Dopo una settimana, poi due settimane, di supporto vitale, divenne evidente che non gli restava molta vita da mantenere. Le macchine e i farmaci mantenevano semplicemente in funzione un circuito.

L’equipe medica ha deciso di incontrare la famiglia per discutere la riduzione delle cure. I bambini si rimettevano alla madre. Ha detto che suo marito era un combattente, un credente e non avrebbe voluto arrendersi. Un medico ha spiegato che le possibilità di suo marito di ritornare a una qualità di vita ragionevole erano quasi pari a zero, che gli interventi di sostegno vitale prolungavano la sua sofferenza e che veniva mantenuto in vita artificialmente. Ha detto che tutto dipendeva da Dio. Il circuito continuava a funzionare. Ha continuato a pregare.

Alcuni giorni dopo, il cuore del paziente si fermò. Ero di guardia come medico junior. Tutti si affrettarono attorno al suo letto. Qualcuno stava facendo le compressioni toraciche. Mi sono fatto da parte con un collega e ho chiamato sua moglie. Le ho detto che il suo cuore si era fermato. Ha detto di fare quello che puoi per riavviarlo. Armeggiavo con le mie parole.

“Mi dispiace tanto, ma John (nome di fantasia) è morto. E' morto. Non c'è altro che possiamo fare”, ha detto la mia collega esperta di terapia intensiva, con le lacrime agli occhi. L’accettazione e la pace seguirono la chiarezza.

"Sei un credente?" chiese un paziente, mesi dopo.

L'anziano, respirando affannosamente, fece fatica a formulare la domanda. Indossava una maschera per l'ossigeno. Stava faticando per respirare; gocce di sudore gli imperlavano la fronte.

Aveva un'insufficienza cardiaca avanzata e, per di più, covid19. Era nel reparto di medicina.

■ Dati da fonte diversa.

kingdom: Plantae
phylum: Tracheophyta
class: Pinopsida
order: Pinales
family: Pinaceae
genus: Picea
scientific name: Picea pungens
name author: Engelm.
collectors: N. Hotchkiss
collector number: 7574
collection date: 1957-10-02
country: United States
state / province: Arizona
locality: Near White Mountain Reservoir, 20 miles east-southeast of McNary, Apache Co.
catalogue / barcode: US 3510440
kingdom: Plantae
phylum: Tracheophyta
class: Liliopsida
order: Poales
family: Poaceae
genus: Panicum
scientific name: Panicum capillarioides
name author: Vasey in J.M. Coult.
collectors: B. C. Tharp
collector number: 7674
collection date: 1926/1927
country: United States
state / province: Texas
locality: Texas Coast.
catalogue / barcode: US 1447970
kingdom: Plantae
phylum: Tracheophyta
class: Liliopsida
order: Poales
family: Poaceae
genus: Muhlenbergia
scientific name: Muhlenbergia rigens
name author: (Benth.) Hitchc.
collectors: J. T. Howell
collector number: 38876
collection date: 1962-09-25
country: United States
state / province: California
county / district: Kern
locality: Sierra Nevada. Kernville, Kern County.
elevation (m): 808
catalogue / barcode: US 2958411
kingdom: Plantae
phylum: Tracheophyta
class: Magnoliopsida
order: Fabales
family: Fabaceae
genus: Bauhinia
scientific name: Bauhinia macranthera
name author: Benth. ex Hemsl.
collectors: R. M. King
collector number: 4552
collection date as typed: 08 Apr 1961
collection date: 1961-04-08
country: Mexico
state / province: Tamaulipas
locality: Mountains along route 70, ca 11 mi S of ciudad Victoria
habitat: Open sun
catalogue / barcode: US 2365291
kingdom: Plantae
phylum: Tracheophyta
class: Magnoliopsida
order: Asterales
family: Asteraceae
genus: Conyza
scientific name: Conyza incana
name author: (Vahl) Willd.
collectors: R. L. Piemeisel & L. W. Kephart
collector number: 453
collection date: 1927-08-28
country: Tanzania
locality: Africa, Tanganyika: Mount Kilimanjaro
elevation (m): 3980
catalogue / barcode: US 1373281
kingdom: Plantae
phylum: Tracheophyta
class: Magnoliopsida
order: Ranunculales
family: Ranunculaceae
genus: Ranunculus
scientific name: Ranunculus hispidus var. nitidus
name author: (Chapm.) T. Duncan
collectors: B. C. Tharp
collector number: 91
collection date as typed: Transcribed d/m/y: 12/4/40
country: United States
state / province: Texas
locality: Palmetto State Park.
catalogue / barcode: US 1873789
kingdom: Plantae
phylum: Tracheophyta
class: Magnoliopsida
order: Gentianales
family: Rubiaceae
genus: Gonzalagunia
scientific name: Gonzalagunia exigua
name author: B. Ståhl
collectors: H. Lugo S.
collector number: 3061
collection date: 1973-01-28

Secondo la sua cartella clinica, non voleva cure a livello di terapia intensiva.

Ad un certo punto in passato avrebbe discusso la questione delle misure di supporto vitale – intubazione, ventilazione, farmaci per comprimere il cuore – e avrebbe deciso che non le voleva. Se il suo cuore avesse smesso di battere, avrebbe voluto essere lasciato solo. Riavviare il cuore, lo sapeva, avrebbe significato accettare le misure di supporto vitale: hanno funzionato insieme. Forse un operatore sanitario gli aveva spiegato tutto questo prima del suo ricovero, o forse qualche anno prima nella clinica di cardiologia.

Aveva risolto, nella sua mente, le questioni mediche: insufficienza cardiaca avanzata, covid19, supporto vitale, rianimazione. Sapeva cosa aveva e cosa voleva. Sapeva fin dove era disposto ad arrivare.

Quindi, la fede era ora nella sua mente. Sembrava preoccupato. Era a letto, dritto, leggermente proteso in avanti, con le mani sul tavolino. Sul tavolo c'era un libro sacro accanto a un pasto intatto. Stavo facendo un controllo di routine – ascoltando il suo cuore e i suoi polmoni, premendogli le gambe per cercare delle rientranze – quando ha posto la domanda. Aveva una voce acuta.

Come medico, ci sono momenti in cui ti fermi. Questo è stato uno di quei momenti.

Gli ho risposto, sperando che la mia risposta potesse fornirmi un po' di conforto piuttosto che ulteriore angoscia, e ho continuato a esaminarlo. Gli ho spiegato che aveva del liquido nei polmoni e che dovevamo aumentare la dose di Lasix. Sembrava rassicurato che si potesse fare qualcosa. Quella è stata l'ultima volta che l'ho visto. Pochi giorni dopo morì.

"Sei un credente?" La domanda, l'anziano, il suo sguardo preoccupato, la sua voce mi sono rimasti nella mente. Era in pace quando è morto?

Alla fine, ero contento che la sua mente fosse concentrata su qualcosa di diverso dalla medicina. Ero felice che avesse risolto le questioni mediche. Aveva lucidità. Come medico sapevo che la medicalizzazione della morte aveva reso il morire molto complicato.